A cada reencontro, aquele sorriso-de-batom parecia uma coisa só, mas tinha um eu em cada dente, e ninguém sabia. De fato, mesmo a conhecendo bem, eu nunca entendi se ela adorava o ruído das companhias ou se atuava pela demora das horas.

Havia noites em que os intrusos rondavam e ela, parada ao pé da porta, não entrava e nem saía. Ficava à espreita, nos guardando dos besouros que vinham no calor. A gente que se metia a beber conosco também vinha no calor, se a luz estava acesa. E o sossego saía.

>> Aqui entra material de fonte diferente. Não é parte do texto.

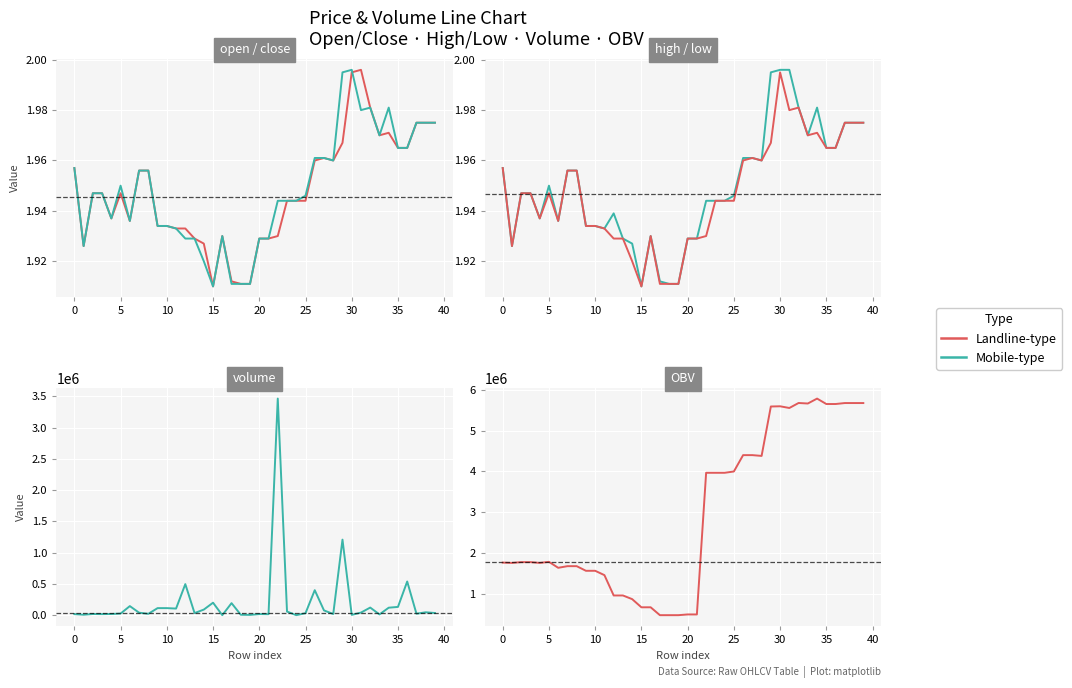

What is the maximum value for open?

2.0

Hoje, com a perspectiva do distanciamento, eu já não sei se o abajur dormia ligado pela força do costume ou se alguma das duas, que viviam nela, tinha medo do escuro. A metade que entrava quando a noite entrava, talvez temesse as sombras que se avizinhavam por trás do olho mágico. E quando voltava da porta, sua mudança se via pela respiração. Toda uma vida contada num suspiro. Porque ela fechava o rosto, e o olho dela entrava no meu olho sem deixar que o meu olho entrasse no dela. E sem poder entrar, eu me saía de mim em estado de apneia. O ar suspenso no peito, porque era noite, e o cheiro do vazio me acordava.

Mas um dia, com os sapatos nas mãos, meti a chave na porta e o meu rosto se partiu. Foi então que me dei conta de que ela estava inteiramente em casa, e já nos faltava espaço. Nessa noite, a metade de mim não havia voltado.